■ REQUIREMENT ■
The answer must be an exact transcription of every record.
#### RECORDS FOR THIS EXERCISE
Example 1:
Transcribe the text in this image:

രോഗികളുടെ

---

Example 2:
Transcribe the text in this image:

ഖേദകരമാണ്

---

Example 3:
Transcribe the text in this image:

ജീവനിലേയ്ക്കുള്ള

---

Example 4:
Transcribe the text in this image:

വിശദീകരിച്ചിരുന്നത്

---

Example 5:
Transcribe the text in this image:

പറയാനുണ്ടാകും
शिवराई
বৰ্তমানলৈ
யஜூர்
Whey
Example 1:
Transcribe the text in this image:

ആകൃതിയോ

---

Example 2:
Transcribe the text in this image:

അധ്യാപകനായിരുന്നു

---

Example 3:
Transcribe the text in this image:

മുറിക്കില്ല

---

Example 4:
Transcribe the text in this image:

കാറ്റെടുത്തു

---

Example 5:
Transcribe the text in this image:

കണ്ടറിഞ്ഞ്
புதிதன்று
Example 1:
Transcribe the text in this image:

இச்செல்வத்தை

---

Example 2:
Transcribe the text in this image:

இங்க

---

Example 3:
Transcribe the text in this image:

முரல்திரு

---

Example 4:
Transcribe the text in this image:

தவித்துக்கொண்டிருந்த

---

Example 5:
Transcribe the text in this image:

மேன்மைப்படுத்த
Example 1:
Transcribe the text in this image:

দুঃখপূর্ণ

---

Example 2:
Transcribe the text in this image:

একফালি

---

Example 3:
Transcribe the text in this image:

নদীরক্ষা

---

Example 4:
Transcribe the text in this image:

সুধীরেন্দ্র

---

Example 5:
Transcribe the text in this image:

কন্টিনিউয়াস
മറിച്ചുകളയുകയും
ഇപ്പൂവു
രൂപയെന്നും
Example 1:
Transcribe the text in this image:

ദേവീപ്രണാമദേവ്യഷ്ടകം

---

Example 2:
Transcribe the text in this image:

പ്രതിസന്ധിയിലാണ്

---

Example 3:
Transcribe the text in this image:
########
■ RESPONSE TO THIS TASK ■
Example 1:
Transcribe the text in this image:

രോഗികളുടെ

---

Example 2:
Transcribe the text in this image:

ഖേദകരമാണ്

---

Example 3:
Transcribe the text in this image:

ജീവനിലേയ്ക്കുള്ള

---

Example 4:
Transcribe the text in this image:

വിശദീകരിച്ചിരുന്നത്

---

Example 5:
Transcribe the text in this image:

പറയാനുണ്ടാകും
शिवराई
বৰ্তমানলৈ
யஜூர்
Whey
Example 1:
Transcribe the text in this image:

ആകൃതിയോ

---

Example 2:
Transcribe the text in this image:

അധ്യാപകനായിരുന്നു

---

Example 3:
Transcribe the text in this image:

മുറിക്കില്ല

---

Example 4:
Transcribe the text in this image:

കാറ്റെടുത്തു

---

Example 5:
Transcribe the text in this image:

കണ്ടറിഞ്ഞ്
புதிதன்று
Example 1:
Transcribe the text in this image:

இச்செல்வத்தை

---

Example 2:
Transcribe the text in this image:

இங்க

---

Example 3:
Transcribe the text in this image:

முரல்திரு

---

Example 4:
Transcribe the text in this image:

தவித்துக்கொண்டிருந்த

---

Example 5:
Transcribe the text in this image:

மேன்மைப்படுத்த
Example 1:
Transcribe the text in this image:

দুঃখপূর্ণ

---

Example 2:
Transcribe the text in this image:

একফালি

---

Example 3:
Transcribe the text in this image:

নদীরক্ষা

---

Example 4:
Transcribe the text in this image:

সুধীরেন্দ্র

---

Example 5:
Transcribe the text in this image:

কন্টিনিউয়াস
മറിച്ചുകളയുകയും
ഇപ്പൂവു
രൂപയെന്നും
Example 1:
Transcribe the text in this image:

ദേവീപ്രണാമദേവ്യഷ്ടകം

---

Example 2:
Transcribe the text in this image:

പ്രതിസന്ധിയിലാണ്

---

Example 3:
Transcribe the text in this image:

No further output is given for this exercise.